Task goal:
Write out every entry once more, character for character.

----------------

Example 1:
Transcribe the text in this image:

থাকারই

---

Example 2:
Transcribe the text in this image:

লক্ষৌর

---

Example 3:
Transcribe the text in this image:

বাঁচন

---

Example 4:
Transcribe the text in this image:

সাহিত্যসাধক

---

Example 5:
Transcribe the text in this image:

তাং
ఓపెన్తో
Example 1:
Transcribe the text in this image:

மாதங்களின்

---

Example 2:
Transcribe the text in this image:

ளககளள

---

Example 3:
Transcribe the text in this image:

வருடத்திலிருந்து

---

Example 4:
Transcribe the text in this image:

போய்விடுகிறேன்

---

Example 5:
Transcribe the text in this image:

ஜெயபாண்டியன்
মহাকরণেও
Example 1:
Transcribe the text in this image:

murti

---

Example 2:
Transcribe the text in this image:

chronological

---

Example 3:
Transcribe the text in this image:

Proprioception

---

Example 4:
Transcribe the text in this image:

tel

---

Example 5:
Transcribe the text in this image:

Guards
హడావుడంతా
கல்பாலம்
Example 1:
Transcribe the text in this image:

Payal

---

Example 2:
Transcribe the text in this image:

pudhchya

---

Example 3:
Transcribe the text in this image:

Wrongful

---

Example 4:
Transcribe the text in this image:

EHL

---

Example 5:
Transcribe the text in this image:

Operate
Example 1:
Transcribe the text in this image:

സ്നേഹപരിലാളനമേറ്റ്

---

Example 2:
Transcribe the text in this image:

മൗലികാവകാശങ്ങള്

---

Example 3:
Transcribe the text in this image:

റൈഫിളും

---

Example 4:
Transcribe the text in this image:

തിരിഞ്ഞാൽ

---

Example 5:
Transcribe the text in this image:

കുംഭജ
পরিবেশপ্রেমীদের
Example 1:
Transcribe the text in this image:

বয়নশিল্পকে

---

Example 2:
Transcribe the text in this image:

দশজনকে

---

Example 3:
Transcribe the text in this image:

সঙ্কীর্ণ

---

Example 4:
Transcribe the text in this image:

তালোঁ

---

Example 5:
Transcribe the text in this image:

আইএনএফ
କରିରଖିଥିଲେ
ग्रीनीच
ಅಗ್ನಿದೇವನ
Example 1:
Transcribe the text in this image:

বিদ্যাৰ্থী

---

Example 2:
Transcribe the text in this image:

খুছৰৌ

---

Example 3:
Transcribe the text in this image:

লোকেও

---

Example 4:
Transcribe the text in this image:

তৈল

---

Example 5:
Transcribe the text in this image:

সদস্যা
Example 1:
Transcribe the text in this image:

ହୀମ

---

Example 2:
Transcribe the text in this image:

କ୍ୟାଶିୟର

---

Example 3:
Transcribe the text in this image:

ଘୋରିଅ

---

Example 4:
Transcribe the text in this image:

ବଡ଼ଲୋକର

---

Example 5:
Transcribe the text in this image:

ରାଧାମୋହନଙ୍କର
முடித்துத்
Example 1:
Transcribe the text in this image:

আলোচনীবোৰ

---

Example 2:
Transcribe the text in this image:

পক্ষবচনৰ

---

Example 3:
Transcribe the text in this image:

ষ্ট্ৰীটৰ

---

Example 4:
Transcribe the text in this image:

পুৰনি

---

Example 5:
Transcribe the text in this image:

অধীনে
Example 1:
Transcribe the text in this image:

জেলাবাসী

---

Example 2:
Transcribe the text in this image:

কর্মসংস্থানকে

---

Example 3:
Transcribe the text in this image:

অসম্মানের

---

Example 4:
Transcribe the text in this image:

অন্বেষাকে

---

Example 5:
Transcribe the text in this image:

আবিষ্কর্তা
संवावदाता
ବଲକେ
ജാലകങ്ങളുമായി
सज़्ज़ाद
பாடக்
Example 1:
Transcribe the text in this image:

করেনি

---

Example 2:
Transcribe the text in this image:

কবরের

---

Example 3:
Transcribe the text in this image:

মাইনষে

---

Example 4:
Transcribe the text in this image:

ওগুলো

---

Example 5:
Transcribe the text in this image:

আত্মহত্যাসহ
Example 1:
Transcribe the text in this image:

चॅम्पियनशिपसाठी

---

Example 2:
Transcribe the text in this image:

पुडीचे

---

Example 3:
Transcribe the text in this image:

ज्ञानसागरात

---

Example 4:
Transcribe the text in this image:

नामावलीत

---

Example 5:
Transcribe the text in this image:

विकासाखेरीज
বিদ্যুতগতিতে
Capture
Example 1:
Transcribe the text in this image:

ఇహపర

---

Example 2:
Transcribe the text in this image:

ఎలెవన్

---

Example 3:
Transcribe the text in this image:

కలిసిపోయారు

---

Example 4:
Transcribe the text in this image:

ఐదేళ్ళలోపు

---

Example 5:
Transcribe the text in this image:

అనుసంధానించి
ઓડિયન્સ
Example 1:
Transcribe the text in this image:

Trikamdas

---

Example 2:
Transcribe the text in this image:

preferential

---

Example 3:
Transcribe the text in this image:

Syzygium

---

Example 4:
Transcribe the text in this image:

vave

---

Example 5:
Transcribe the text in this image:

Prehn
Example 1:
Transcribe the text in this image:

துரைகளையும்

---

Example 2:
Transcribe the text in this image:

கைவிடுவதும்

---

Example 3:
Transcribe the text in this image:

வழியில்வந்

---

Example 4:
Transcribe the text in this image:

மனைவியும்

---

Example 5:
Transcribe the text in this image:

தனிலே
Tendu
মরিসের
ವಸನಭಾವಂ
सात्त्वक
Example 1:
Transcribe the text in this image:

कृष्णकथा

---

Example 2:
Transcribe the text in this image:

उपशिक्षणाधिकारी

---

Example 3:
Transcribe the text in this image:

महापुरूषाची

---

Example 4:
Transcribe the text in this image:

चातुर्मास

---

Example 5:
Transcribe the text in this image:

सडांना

----------------

Response:
Example 1:
Transcribe the text in this image:

থাকারই

---

Example 2:
Transcribe the text in this image:

লক্ষৌর

---

Example 3:
Transcribe the text in this image:

বাঁচন

---

Example 4:
Transcribe the text in this image:

সাহিত্যসাধক

---

Example 5:
Transcribe the text in this image:

তাং
ఓపెన్తో
Example 1:
Transcribe the text in this image:

மாதங்களின்

---

Example 2:
Transcribe the text in this image:

ளககளள

---

Example 3:
Transcribe the text in this image:

வருடத்திலிருந்து

---

Example 4:
Transcribe the text in this image:

போய்விடுகிறேன்

---

Example 5:
Transcribe the text in this image:

ஜெயபாண்டியன்
মহাকরণেও
Example 1:
Transcribe the text in this image:

murti

---

Example 2:
Transcribe the text in this image:

chronological

---

Example 3:
Transcribe the text in this image:

Proprioception

---

Example 4:
Transcribe the text in this image:

tel

---

Example 5:
Transcribe the text in this image:

Guards
హడావుడంతా
கல்பாலம்
Example 1:
Transcribe the text in this image:

Payal

---

Example 2:
Transcribe the text in this image:

pudhchya

---

Example 3:
Transcribe the text in this image:

Wrongful

---

Example 4:
Transcribe the text in this image:

EHL

---

Example 5:
Transcribe the text in this image:

Operate
Example 1:
Transcribe the text in this image:

സ്നേഹപരിലാളനമേറ്റ്

---

Example 2:
Transcribe the text in this image:

മൗലികാവകാശങ്ങള്

---

Example 3:
Transcribe the text in this image:

റൈഫിളും

---

Example 4:
Transcribe the text in this image:

തിരിഞ്ഞാൽ

---

Example 5:
Transcribe the text in this image:

കുംഭജ
পরিবেশপ্রেমীদের
Example 1:
Transcribe the text in this image:

বয়নশিল্পকে

---

Example 2:
Transcribe the text in this image:

দশজনকে

---

Example 3:
Transcribe the text in this image:

সঙ্কীর্ণ

---

Example 4:
Transcribe the text in this image:

তালোঁ

---

Example 5:
Transcribe the text in this image:

আইএনএফ
କରିରଖିଥିଲେ
ग्रीनीच
ಅಗ್ನಿದೇವನ
Example 1:
Transcribe the text in this image:

বিদ্যাৰ্থী

---

Example 2:
Transcribe the text in this image:

খুছৰৌ

---

Example 3:
Transcribe the text in this image:

লোকেও

---

Example 4:
Transcribe the text in this image:

তৈল

---

Example 5:
Transcribe the text in this image:

সদস্যা
Example 1:
Transcribe the text in this image:

ହୀମ

---

Example 2:
Transcribe the text in this image:

କ୍ୟାଶିୟର

---

Example 3:
Transcribe the text in this image:

ଘୋରିଅ

---

Example 4:
Transcribe the text in this image:

ବଡ଼ଲୋକର

---

Example 5:
Transcribe the text in this image:

ରାଧାମୋହନଙ୍କର
முடித்துத்
Example 1:
Transcribe the text in this image:

আলোচনীবোৰ

---

Example 2:
Transcribe the text in this image:

পক্ষবচনৰ

---

Example 3:
Transcribe the text in this image:

ষ্ট্ৰীটৰ

---

Example 4:
Transcribe the text in this image:

পুৰনি

---

Example 5:
Transcribe the text in this image:

অধীনে
Example 1:
Transcribe the text in this image:

জেলাবাসী

---

Example 2:
Transcribe the text in this image:

কর্মসংস্থানকে

---

Example 3:
Transcribe the text in this image:

অসম্মানের

---

Example 4:
Transcribe the text in this image:

অন্বেষাকে

---

Example 5:
Transcribe the text in this image:

আবিষ্কর্তা
संवावदाता
ବଲକେ
ജാലകങ്ങളുമായി
सज़्ज़ाद
பாடக்
Example 1:
Transcribe the text in this image:

করেনি

---

Example 2:
Transcribe the text in this image:

কবরের

---

Example 3:
Transcribe the text in this image:

মাইনষে

---

Example 4:
Transcribe the text in this image:

ওগুলো

---

Example 5:
Transcribe the text in this image:

আত্মহত্যাসহ
Example 1:
Transcribe the text in this image:

चॅम्पियनशिपसाठी

---

Example 2:
Transcribe the text in this image:

पुडीचे

---

Example 3:
Transcribe the text in this image:

ज्ञानसागरात

---

Example 4:
Transcribe the text in this image:

नामावलीत

---

Example 5:
Transcribe the text in this image:

विकासाखेरीज
বিদ্যুতগতিতে
Capture
Example 1:
Transcribe the text in this image:

ఇహపర

---

Example 2:
Transcribe the text in this image:

ఎలెవన్

---

Example 3:
Transcribe the text in this image:

కలిసిపోయారు

---

Example 4:
Transcribe the text in this image:

ఐదేళ్ళలోపు

---

Example 5:
Transcribe the text in this image:

అనుసంధానించి
ઓડિયન્સ
Example 1:
Transcribe the text in this image:

Trikamdas

---

Example 2:
Transcribe the text in this image:

preferential

---

Example 3:
Transcribe the text in this image:

Syzygium

---

Example 4:
Transcribe the text in this image:

vave

---

Example 5:
Transcribe the text in this image:

Prehn
Example 1:
Transcribe the text in this image:

துரைகளையும்

---

Example 2:
Transcribe the text in this image:

கைவிடுவதும்

---

Example 3:
Transcribe the text in this image:

வழியில்வந்

---

Example 4:
Transcribe the text in this image:

மனைவியும்

---

Example 5:
Transcribe the text in this image:

தனிலே
Tendu
মরিসের
ವಸನಭಾವಂ
सात्त्वक
Example 1:
Transcribe the text in this image:

कृष्णकथा

---

Example 2:
Transcribe the text in this image:

उपशिक्षणाधिकारी

---

Example 3:
Transcribe the text in this image:

महापुरूषाची

---

Example 4:
Transcribe the text in this image:

चातुर्मास

---

Example 5:
Transcribe the text in this image:

सडांना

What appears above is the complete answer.